[Dataset records]
———

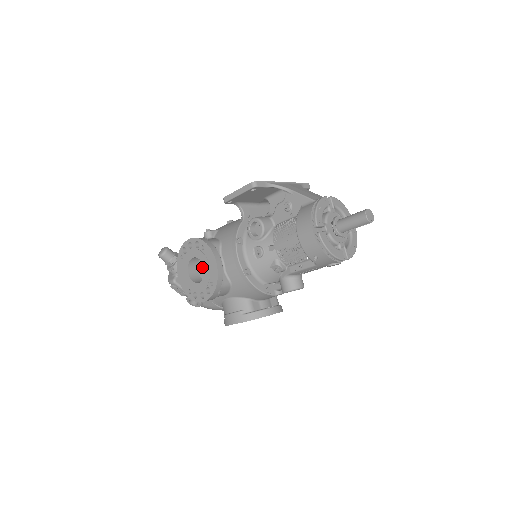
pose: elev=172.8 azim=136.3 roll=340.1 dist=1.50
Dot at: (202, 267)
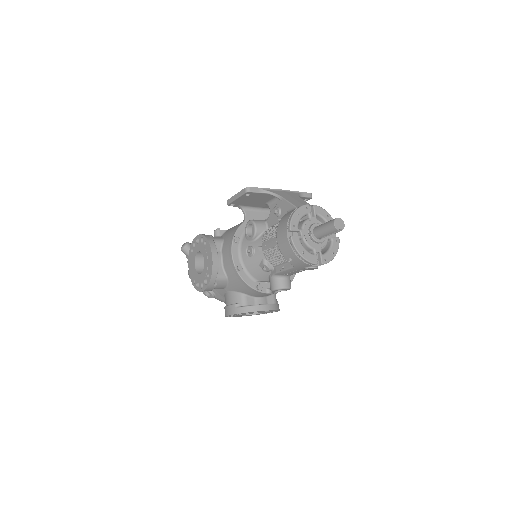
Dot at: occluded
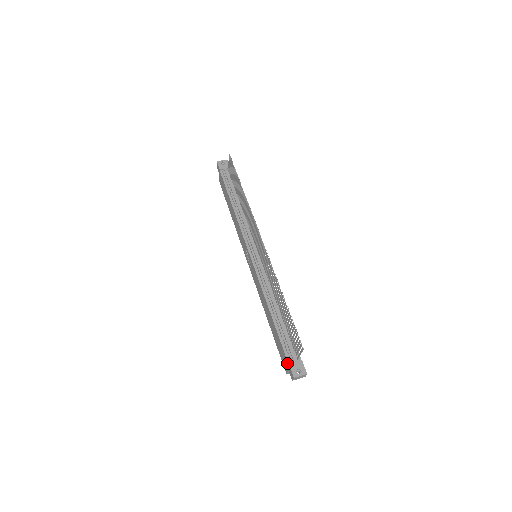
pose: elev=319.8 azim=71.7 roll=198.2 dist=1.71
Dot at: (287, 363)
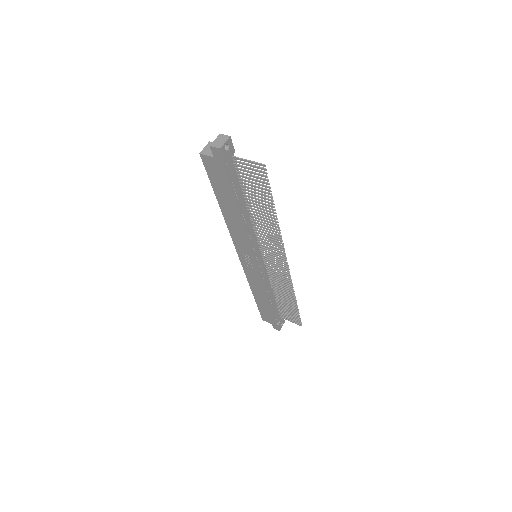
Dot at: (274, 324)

———

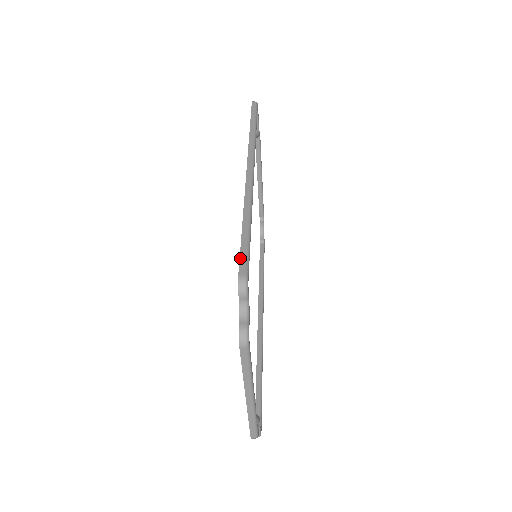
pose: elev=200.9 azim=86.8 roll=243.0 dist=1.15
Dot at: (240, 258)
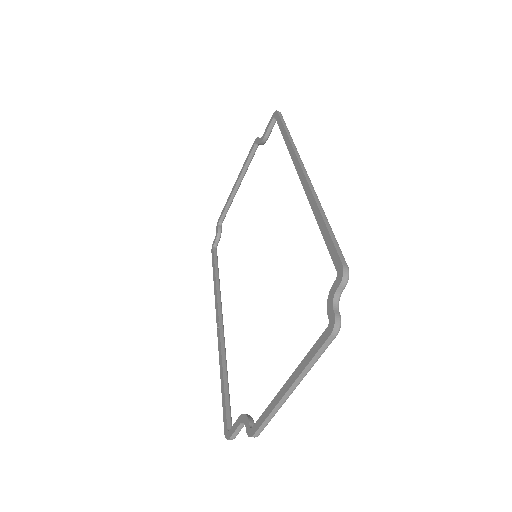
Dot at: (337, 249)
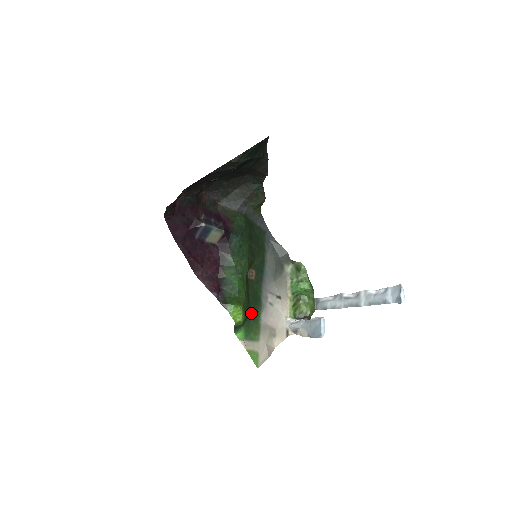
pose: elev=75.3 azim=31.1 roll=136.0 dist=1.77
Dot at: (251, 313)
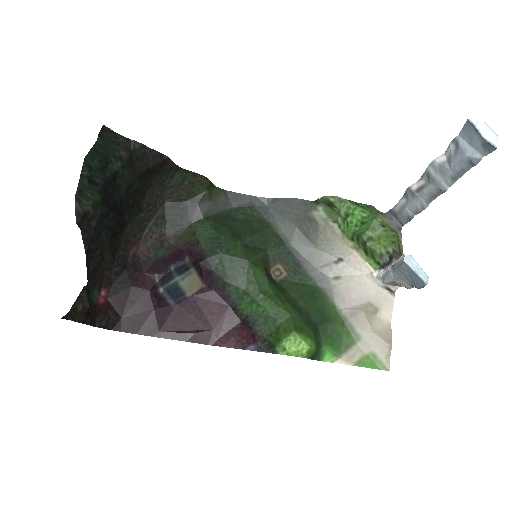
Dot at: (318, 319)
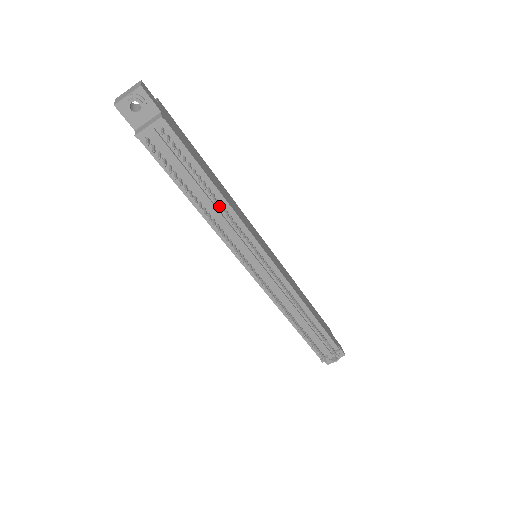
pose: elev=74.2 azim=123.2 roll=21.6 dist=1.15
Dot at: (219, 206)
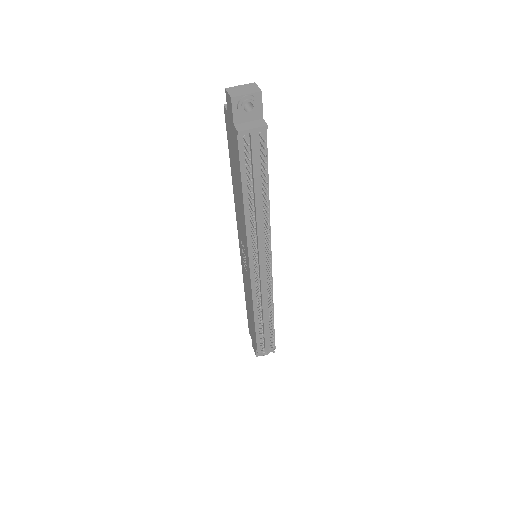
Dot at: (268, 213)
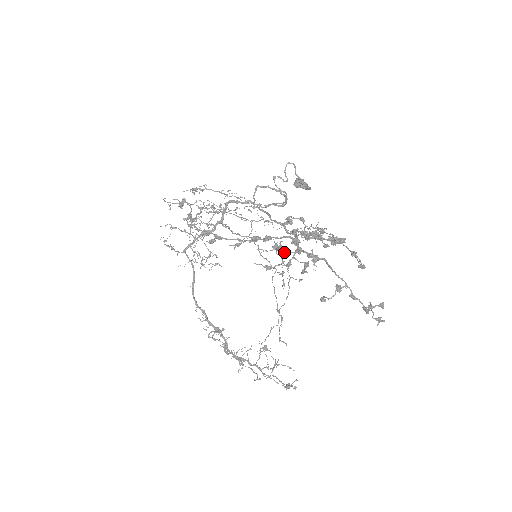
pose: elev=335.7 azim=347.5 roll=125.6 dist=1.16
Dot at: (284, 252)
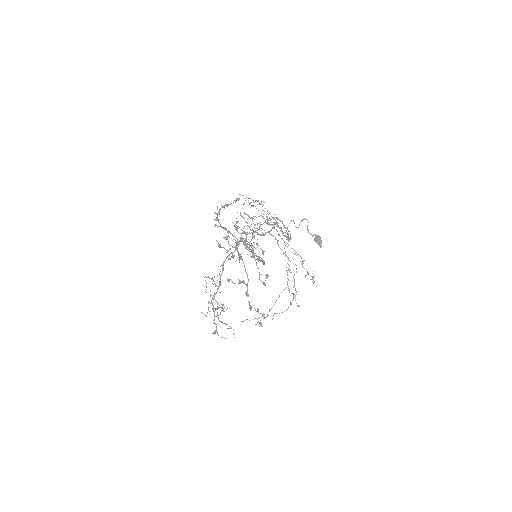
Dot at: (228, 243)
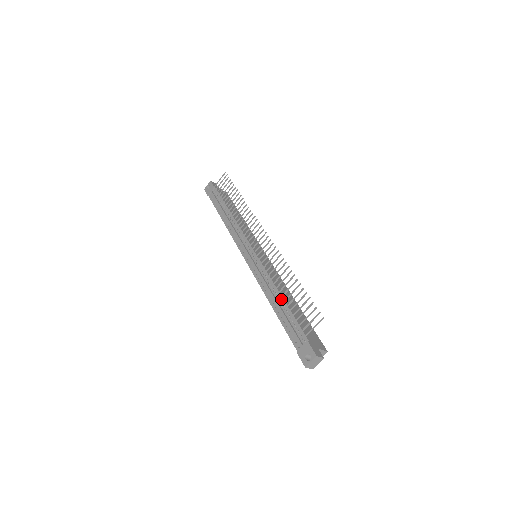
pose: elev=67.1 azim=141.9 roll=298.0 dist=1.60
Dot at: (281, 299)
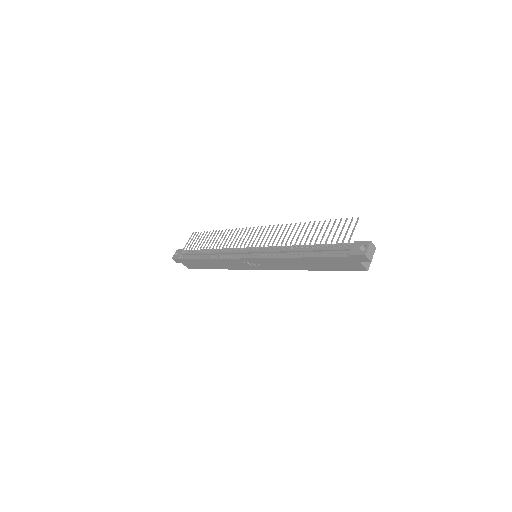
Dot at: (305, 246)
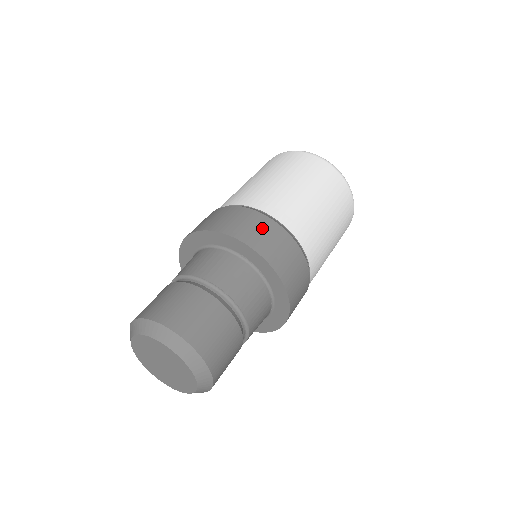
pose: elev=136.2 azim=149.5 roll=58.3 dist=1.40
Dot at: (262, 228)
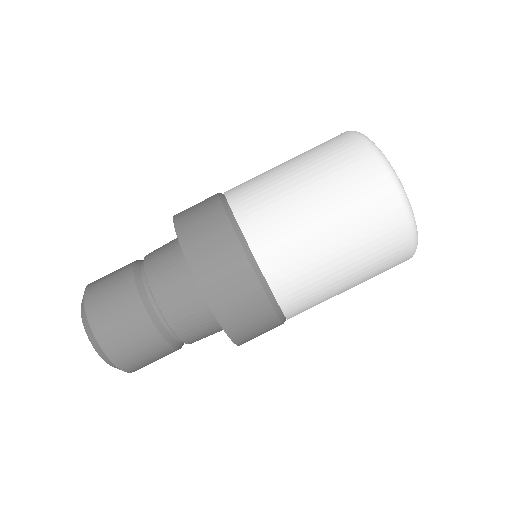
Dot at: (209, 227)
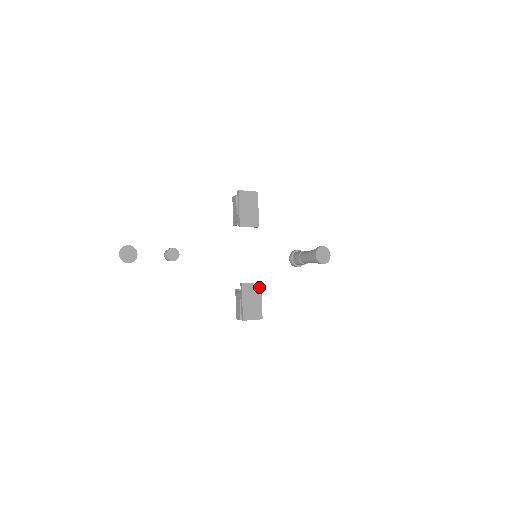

———

Could you quote the material word for word, from the line containing "pose: elev=136.2 azim=149.5" through the line containing "Dot at: (209, 227)", omitting the pictures?

pose: elev=136.2 azim=149.5 roll=58.3 dist=1.40
Dot at: (262, 228)
Dot at: (209, 227)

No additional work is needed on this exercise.